▶ _Stored items_
--------------------------------------------------

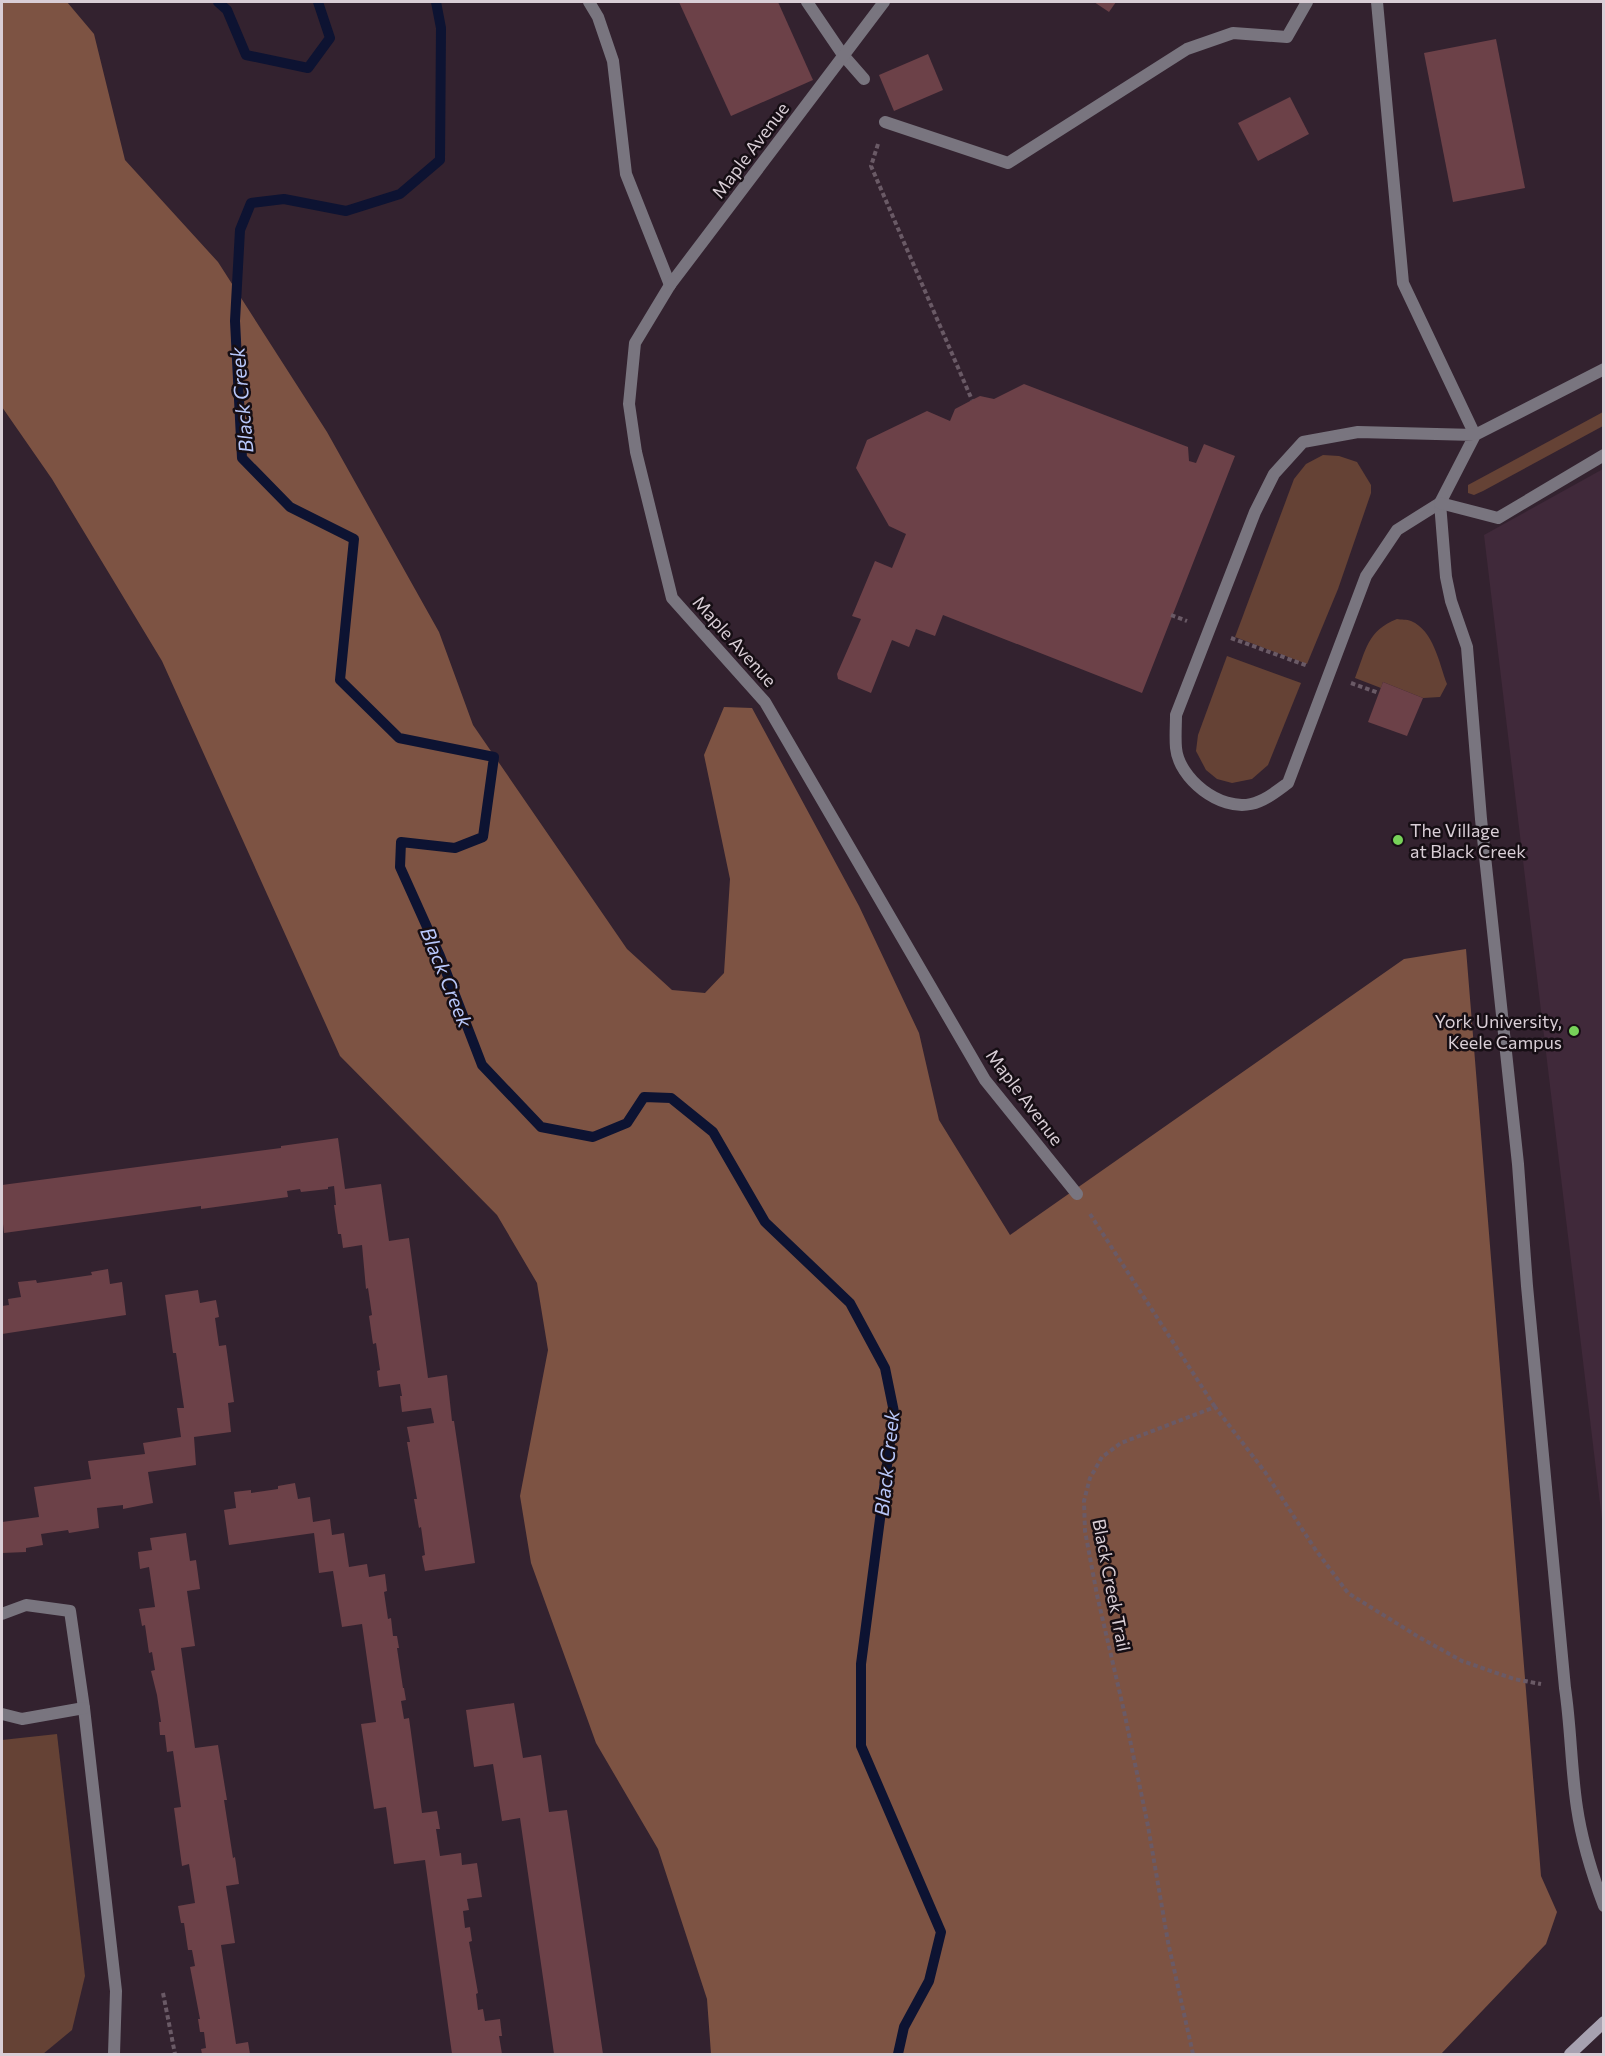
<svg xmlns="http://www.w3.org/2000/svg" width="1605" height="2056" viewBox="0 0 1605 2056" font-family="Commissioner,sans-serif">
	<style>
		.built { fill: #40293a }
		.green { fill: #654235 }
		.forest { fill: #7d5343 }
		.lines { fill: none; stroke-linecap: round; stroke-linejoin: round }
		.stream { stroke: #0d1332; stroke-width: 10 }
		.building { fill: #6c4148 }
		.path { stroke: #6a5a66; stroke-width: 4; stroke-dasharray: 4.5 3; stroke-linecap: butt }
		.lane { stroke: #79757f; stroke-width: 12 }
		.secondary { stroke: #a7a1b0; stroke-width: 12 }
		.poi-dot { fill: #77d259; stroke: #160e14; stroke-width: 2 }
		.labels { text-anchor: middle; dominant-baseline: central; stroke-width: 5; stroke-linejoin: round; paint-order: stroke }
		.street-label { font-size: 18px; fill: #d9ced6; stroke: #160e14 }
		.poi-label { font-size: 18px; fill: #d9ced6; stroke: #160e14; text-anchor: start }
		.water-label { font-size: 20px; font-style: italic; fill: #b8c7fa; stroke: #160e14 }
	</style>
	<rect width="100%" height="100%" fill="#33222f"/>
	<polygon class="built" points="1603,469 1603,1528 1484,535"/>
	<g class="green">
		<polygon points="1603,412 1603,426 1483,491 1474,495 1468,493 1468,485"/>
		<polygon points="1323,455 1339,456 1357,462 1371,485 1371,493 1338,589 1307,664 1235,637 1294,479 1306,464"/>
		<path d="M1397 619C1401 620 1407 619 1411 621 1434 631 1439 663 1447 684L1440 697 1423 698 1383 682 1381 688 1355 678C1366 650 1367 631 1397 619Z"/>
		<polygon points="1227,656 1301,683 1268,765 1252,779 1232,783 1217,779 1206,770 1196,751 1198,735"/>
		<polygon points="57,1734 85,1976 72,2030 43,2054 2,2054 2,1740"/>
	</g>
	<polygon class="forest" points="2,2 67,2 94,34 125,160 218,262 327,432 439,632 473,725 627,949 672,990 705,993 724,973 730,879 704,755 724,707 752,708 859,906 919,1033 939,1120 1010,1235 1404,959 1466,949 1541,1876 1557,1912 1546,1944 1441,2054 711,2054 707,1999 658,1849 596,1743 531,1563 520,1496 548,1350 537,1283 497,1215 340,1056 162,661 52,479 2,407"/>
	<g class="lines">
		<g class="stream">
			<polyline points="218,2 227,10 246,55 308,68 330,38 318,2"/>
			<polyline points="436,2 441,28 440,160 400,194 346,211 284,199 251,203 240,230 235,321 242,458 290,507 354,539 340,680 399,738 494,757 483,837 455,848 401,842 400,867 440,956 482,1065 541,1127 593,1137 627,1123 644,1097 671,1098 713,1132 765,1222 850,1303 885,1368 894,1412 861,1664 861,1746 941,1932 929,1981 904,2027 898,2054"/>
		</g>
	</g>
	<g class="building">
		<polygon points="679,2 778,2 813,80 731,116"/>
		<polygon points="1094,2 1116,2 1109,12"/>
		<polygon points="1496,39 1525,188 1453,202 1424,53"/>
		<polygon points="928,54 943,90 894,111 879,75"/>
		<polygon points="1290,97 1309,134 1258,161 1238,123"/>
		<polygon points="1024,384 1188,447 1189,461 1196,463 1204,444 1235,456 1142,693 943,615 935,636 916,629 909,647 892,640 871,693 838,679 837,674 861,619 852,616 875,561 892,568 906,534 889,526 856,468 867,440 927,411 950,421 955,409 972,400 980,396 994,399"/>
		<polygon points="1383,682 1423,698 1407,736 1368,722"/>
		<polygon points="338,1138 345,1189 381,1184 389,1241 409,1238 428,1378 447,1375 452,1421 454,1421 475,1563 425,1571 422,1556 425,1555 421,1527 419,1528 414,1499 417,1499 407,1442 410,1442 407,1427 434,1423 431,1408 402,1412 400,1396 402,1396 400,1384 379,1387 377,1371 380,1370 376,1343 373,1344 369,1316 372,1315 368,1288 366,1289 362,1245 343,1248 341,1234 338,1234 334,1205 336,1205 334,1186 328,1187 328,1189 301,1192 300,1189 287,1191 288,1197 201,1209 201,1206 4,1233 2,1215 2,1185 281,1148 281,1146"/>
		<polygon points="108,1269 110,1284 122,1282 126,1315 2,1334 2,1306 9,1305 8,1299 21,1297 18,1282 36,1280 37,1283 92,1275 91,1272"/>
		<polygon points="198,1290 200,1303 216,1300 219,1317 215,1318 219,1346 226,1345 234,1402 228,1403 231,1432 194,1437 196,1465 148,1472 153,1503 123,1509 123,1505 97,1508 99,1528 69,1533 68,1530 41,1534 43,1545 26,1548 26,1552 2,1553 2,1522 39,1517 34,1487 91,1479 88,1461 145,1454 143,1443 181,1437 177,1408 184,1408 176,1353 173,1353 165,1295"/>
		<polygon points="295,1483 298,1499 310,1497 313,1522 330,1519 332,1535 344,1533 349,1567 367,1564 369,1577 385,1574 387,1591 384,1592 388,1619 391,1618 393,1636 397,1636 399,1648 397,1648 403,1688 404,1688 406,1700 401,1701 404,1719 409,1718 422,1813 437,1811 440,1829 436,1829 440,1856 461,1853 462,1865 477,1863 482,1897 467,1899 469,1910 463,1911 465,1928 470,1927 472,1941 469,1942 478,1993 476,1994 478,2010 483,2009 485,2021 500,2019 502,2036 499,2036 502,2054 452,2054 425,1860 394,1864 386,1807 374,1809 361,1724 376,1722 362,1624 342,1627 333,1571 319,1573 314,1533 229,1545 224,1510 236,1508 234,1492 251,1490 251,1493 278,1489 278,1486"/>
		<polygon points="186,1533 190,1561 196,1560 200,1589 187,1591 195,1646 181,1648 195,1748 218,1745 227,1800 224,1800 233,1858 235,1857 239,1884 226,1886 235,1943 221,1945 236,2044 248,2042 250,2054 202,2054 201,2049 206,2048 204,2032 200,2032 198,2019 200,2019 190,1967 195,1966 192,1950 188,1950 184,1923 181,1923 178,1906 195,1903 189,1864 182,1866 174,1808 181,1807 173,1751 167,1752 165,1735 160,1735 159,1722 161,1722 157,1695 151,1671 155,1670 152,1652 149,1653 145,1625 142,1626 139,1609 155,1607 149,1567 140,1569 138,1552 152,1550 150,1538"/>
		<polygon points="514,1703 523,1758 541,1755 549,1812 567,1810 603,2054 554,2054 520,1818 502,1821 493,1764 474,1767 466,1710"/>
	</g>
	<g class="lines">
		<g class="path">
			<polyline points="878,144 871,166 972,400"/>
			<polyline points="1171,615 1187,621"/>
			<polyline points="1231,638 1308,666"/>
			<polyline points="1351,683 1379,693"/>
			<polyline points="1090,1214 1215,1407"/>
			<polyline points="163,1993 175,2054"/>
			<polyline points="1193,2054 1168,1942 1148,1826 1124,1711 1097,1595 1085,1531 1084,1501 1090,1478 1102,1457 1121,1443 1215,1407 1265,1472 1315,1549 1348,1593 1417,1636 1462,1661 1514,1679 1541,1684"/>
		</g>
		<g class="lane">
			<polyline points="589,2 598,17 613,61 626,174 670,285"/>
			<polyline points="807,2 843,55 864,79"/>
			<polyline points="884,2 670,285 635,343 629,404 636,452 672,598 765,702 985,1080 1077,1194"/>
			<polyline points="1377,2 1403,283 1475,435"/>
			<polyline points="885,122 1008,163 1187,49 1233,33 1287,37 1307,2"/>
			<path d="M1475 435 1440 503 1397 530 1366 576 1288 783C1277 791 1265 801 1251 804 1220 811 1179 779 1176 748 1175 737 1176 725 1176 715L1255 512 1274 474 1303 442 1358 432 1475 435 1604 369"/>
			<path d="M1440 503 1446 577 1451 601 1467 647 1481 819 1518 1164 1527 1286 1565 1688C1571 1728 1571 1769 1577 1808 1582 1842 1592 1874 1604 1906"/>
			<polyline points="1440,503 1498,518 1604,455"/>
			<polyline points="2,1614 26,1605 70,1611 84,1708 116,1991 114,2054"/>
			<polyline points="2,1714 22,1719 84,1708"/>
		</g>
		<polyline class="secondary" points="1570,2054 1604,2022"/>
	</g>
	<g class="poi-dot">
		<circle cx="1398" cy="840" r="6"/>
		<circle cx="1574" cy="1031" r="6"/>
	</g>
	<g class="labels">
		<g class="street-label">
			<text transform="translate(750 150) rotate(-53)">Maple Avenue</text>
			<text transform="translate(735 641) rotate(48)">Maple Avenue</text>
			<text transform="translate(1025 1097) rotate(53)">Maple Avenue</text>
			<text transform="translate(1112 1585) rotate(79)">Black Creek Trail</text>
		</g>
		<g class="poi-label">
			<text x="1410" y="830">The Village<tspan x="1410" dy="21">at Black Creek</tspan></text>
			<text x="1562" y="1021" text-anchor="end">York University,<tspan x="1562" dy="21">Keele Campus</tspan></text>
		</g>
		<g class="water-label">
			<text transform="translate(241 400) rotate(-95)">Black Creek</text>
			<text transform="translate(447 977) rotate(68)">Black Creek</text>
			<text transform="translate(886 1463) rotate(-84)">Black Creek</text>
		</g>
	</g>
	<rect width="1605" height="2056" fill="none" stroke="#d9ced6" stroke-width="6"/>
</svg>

--------------------------------------------------

▶ _The problem_
Each line of the entries above that has the word "linejoin" is to be copied.

▶ _Exercise solution_
		.lines { fill: none; stroke-linecap: round; stroke-linejoin: round }
		.labels { text-anchor: middle; dominant-baseline: central; stroke-width: 5; stroke-linejoin: round; paint-order: stroke }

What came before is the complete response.